(Collection entries)
↓↓↓
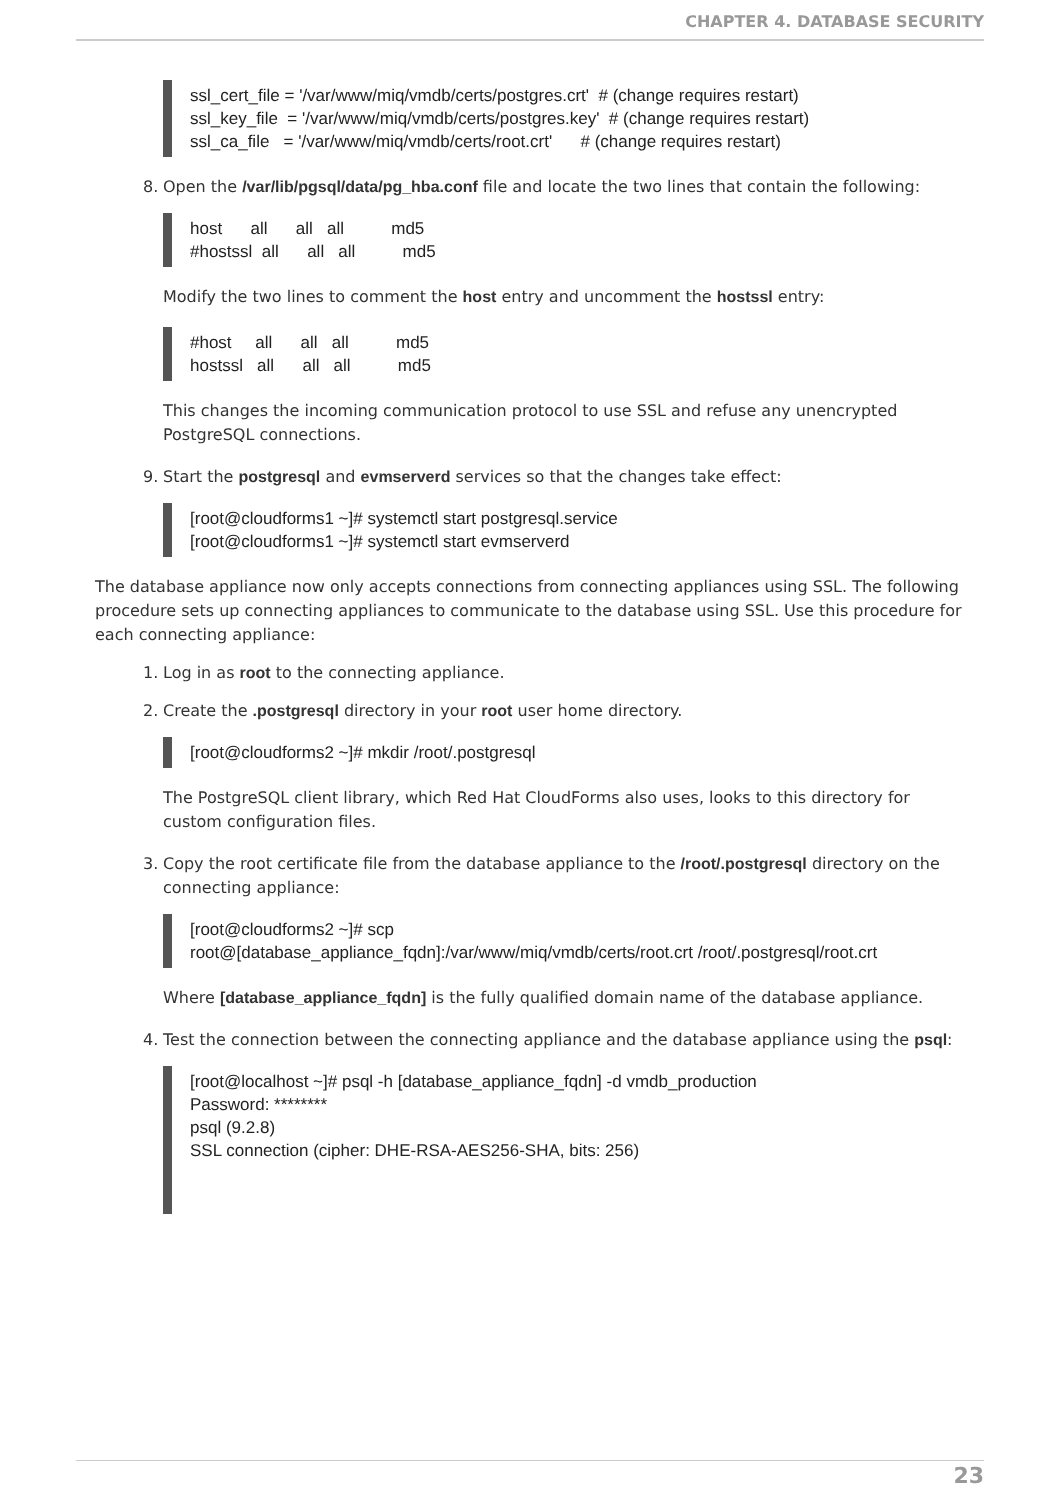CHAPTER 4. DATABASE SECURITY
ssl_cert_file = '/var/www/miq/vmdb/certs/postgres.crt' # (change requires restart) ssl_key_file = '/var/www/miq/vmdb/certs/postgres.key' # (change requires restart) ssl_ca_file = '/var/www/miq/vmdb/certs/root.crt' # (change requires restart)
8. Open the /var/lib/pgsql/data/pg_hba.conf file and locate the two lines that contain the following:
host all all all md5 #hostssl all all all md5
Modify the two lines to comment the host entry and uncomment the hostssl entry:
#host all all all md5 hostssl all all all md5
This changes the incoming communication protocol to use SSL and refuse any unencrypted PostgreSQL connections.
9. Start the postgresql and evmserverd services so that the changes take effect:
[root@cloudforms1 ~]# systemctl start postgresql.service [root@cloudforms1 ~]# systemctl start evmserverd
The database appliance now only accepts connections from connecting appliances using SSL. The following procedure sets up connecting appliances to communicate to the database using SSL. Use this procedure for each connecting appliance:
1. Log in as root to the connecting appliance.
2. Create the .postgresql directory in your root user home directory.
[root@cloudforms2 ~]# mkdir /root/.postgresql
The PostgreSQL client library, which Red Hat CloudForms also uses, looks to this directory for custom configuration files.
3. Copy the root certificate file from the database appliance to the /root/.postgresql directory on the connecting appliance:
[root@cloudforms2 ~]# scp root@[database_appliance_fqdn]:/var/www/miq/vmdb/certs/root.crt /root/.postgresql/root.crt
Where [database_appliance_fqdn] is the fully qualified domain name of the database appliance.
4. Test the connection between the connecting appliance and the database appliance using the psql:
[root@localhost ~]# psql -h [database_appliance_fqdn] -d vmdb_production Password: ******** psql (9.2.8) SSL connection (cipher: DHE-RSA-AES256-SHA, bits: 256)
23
↑↑↑
↓↓↓
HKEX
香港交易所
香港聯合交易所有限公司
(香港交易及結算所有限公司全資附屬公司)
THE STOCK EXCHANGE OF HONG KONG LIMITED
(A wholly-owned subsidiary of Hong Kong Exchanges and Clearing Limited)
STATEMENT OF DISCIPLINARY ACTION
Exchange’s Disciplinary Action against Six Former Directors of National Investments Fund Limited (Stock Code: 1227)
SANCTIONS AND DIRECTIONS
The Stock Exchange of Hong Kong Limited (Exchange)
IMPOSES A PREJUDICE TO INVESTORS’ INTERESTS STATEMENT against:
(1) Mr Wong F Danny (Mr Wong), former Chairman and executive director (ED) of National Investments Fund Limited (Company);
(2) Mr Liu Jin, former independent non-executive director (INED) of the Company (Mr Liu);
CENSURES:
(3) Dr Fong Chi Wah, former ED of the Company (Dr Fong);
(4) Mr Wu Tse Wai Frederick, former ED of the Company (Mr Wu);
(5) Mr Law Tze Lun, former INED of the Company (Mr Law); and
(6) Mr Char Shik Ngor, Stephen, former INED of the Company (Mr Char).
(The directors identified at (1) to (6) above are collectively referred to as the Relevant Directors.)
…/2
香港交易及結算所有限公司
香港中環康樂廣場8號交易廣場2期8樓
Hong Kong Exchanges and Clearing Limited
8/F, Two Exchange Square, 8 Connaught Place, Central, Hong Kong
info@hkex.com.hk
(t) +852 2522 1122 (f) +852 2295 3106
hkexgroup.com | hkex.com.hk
↑↑↑
Give again, exactly as written above, each line from the one that has "CHAPTER 4. DATABASE SECURITY" to the one that has "8. Open the", both included; omit the pictures.

» **RESPONSE TO THE TASK**:
CHAPTER 4. DATABASE SECURITY
ssl_cert_file = '/var/www/miq/vmdb/certs/postgres.crt' # (change requires restart) ssl_key_file = '/var/www/miq/vmdb/certs/postgres.key' # (change requires restart) ssl_ca_file = '/var/www/miq/vmdb/certs/root.crt' # (change requires restart)
8. Open the /var/lib/pgsql/data/pg_hba.conf file and locate the two lines that contain the following:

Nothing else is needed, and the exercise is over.